READING PASSAGE ::
————————
The fallout is well documented, but questions remain unanswered, not least how soon ministers were aware of the likely problems and how long they held on before making the seemingly last-minute U turn on reverting to CAGs.
Ofqual’s version of events is that they met with ministers on a weekly basis in relation to awarding exams and the risks inherent in the model were set out to the DfE repeatedly. They say ministers were made aware from the outset that a model that focused on keeping grading stable over time would disadvantage particular students.
In particular, on 7 August, Ofqual communicated to the DfE particular disadvantages of their system for outlier students and those who expected improved results this year, as well as the number of students likely to be downgraded and effects of cohort sizes.
We raised our own concerns with Ofqual as soon as we were alerted to the numbers of results which had been changed by two or more grades from the CAG submitted by the centre. They consistently replied that they were relying on an effective appeals system to address outlier results. Yet their select committee appearance made clear the general dissatisfaction with what turned out to be a too-narrow appeals process.
————————
EXERCISES TO COMPLETE ::
(1) Return the section of the passage above on Ofqual and exam grading, starting at "In particular, on" and ending at "of cohort sizes.".
(2) Please list every matter that, according to the passage above on Ofqual and exam grading, Ofqual communicated to the DfE on 7 August.
(3) Write what comes next in the passage above on Ofqual and exam grading, following on from its final sentence.

RAW DATA ::
————————
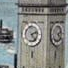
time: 2:23
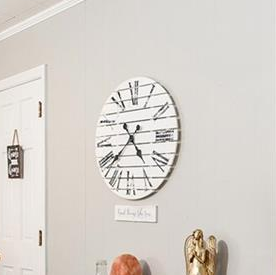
————————
RESPONSES BY TASK ::
(1)
In particular, on 7 August, Ofqual communicated to the DfE particular disadvantages of their system for outlier students and those who expected improved results this year, as well as the number of students likely to be downgraded and effects of cohort sizes.

(2)
- particular disadvantages of their system for outlier students and those who expected improved results this year
- the number of students likely to be downgraded
- effects of cohort sizes

(3)
So much for what came before, but what happens next? Taylor made it clear that Ofqual don’t support a plan B based on CAGs. Ofqual say they are learning from other countries about how socially distanced exams can be managed, and the autumn series will provide lessons that can be applied to 2021. Alternatives now under consideration include delayed papers and allowing pupils self-isolating on the date of their exam to sit it at a later date. They are also looking at online tests.
But we can ill afford any more last-minute changes or muddled thinking from the government, and gaping holes in the strategy for the coming year don’t inspire confidence. Just because exams aren’t in the calendar until next summer, it would be a terrible mistake to think that we have until then to prepare. If there’s even an outside chance we will need to use some form of data from centres to generate grades next year, schools and colleges need to make arrangements for this now.
The hard thinking necessary to come up with a contingency for 2021 seems to have barely begun, when schools really needed guidance and clarity weeks ago.